A short concrete post is reinforced with six symmetrically placed steel bars so that it can carry a load, P, of 1,000 kN. The concrete post is 200 mm by 200 mm and the crosssectional area of steel bars is circular. If the allowable stresses of the steel, σ_{st}, and concrete, σ_{co}, are 120 MPa and 6 MPa, respectively, what is the minimum diameter of the steel bars? Assume the modulus of elasticity of the steel, E_{st}, and and concrete, E_{co}, are 14 GPa and 200 GPa, respectively.
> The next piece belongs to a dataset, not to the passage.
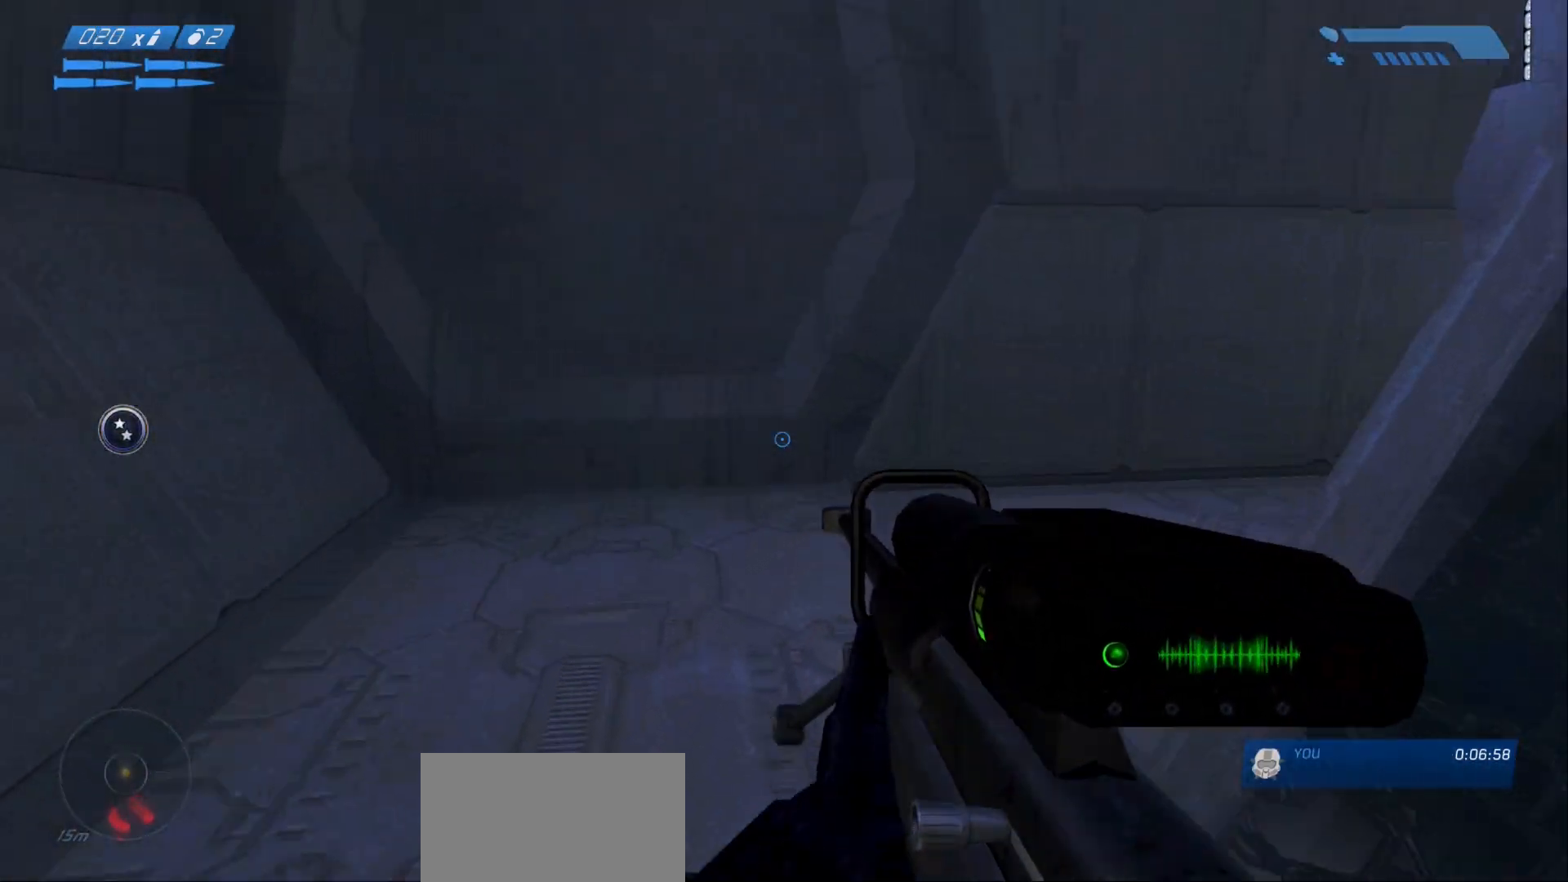
{"keys": ["w"], "mouse": [], "events": []}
Static Equilibrium and Deformation
of Steel and Concrete


The applied load, P, will be distributed between the steel and the concrete. From equilibrium at an arbitrary section aa, these forces can be correlated as
ΣF = 0
P_{st} + P_{co} = P
P_{st} + P_{co} = 1,000 kN
σ_{st}A_{st} + σ_{co}A_{co} = 1,000 kN
Since no other equations of static equilibrium are available to indicate in what proportion of the load is distributed to each material, the elastic deformation of the structure has to be considered. It is evident from symmetry that the bearing plate causes the steel and concrete to deform equally.
δ_{st} = δ_{co}
σ_{st}L_{st}/E_{st} = σ_{co}L_{co}/E_{co}
Noting that steel and concrete are of equal length and substituting the actual modulus gives
σ_{st}/200×10^{6} = σ_{co}/14×10^{6}
σ_{st} = 200 σ_{co}/14
σ_{st} = 14.29 σ_{co}
To determine the correct amount of steel required, first assume the concrete will reach it allowable stress limit of 6 MPa. This gives,
σ_{st} = 14.29 (6)
σ_{st} = 88.74 MPa
This indicates that the steel can not be stressed to its limit of 120 MPa without overstressing the concrete. Thus, the assumption that the concrete will fail before the steel is correct. The actual working stresses will be σ_{co} = 6 MPa and σ_{co} = 88.74 MPa. These values are substituted into the previous static equilibrium equation to obtain
88,740 A_{st} + 6,000 (0.2)^{2} = 1,000
88,740 A_{st} + 240 = 1,000
88,740 A_{st} = 760
A_{st} = 8.564×10^{3} m^{2}
A_{st} = 8,564 mm^{2}
The total crosssectional area, A_{st}, is the total of the six steel bars. Thus, the area of a single steel bar will be
A = A_{st}/6
A = 8,564/6 mm^{2}
A = 1,427 mm^{2}
πd^{2}/4 = 1,427 mm^{2}
d^{2} = 5,708/π mm^{2}
d = 42.63 mm